Brief.
Each entry below is to be restated word for word, with no pictures carried over.

Records.

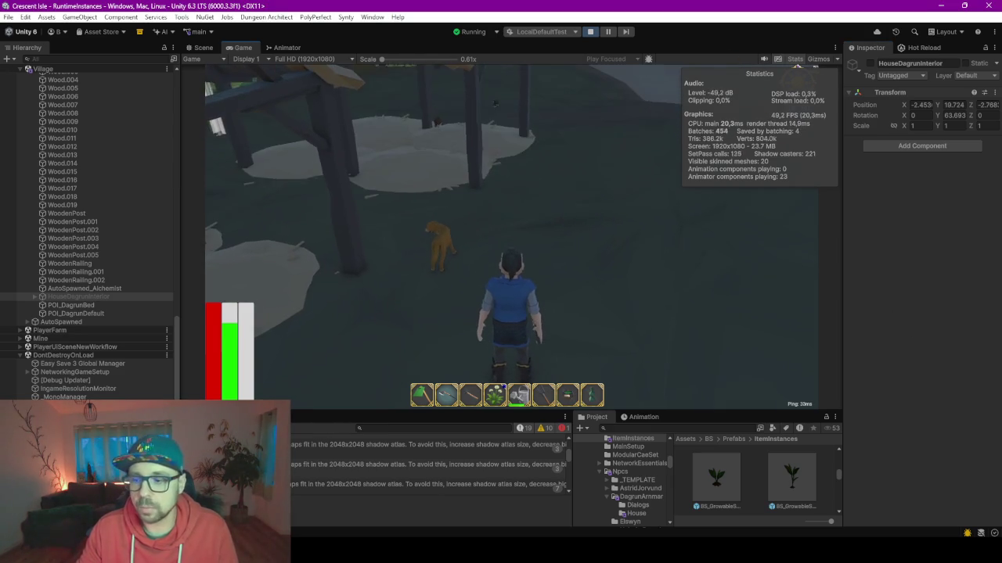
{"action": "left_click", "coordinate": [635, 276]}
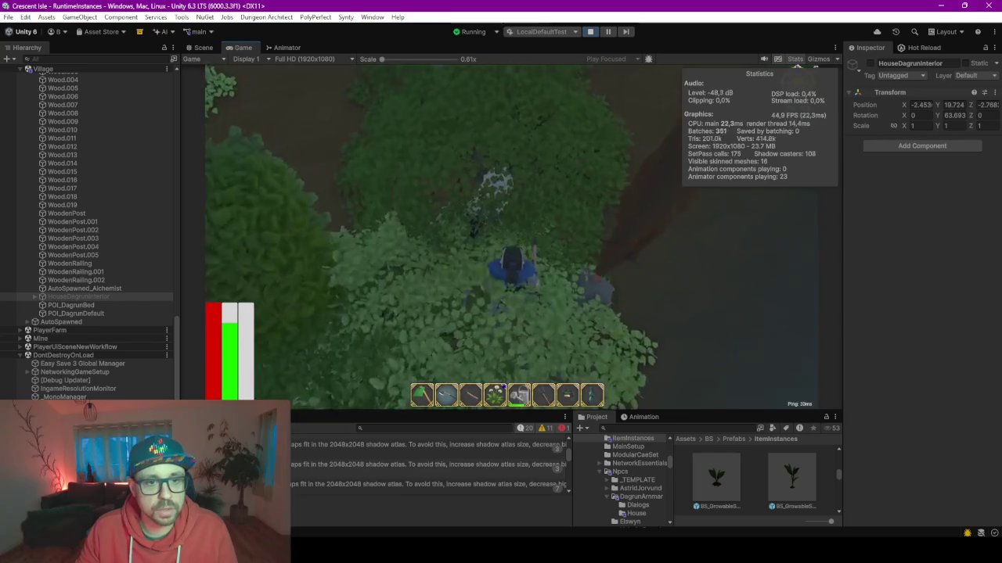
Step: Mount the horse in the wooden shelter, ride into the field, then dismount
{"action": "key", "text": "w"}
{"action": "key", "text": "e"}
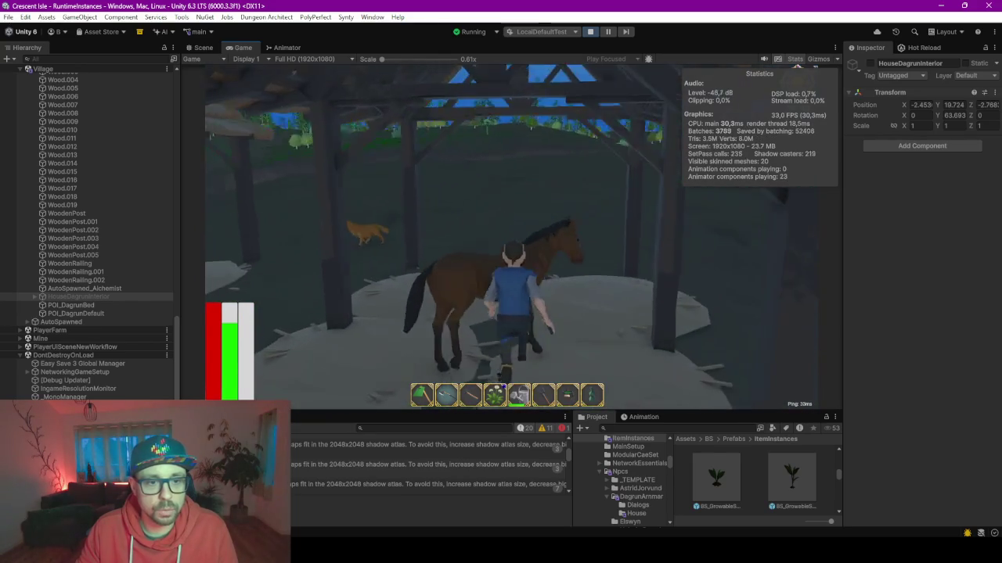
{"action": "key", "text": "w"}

Task response.
{"action": "left_click", "coordinate": [635, 276]}
Step: Mount the horse in the wooden shelter, ride into the field, then dismount
{"action": "key", "text": "w"}
{"action": "key", "text": "e"}
{"action": "key", "text": "w"}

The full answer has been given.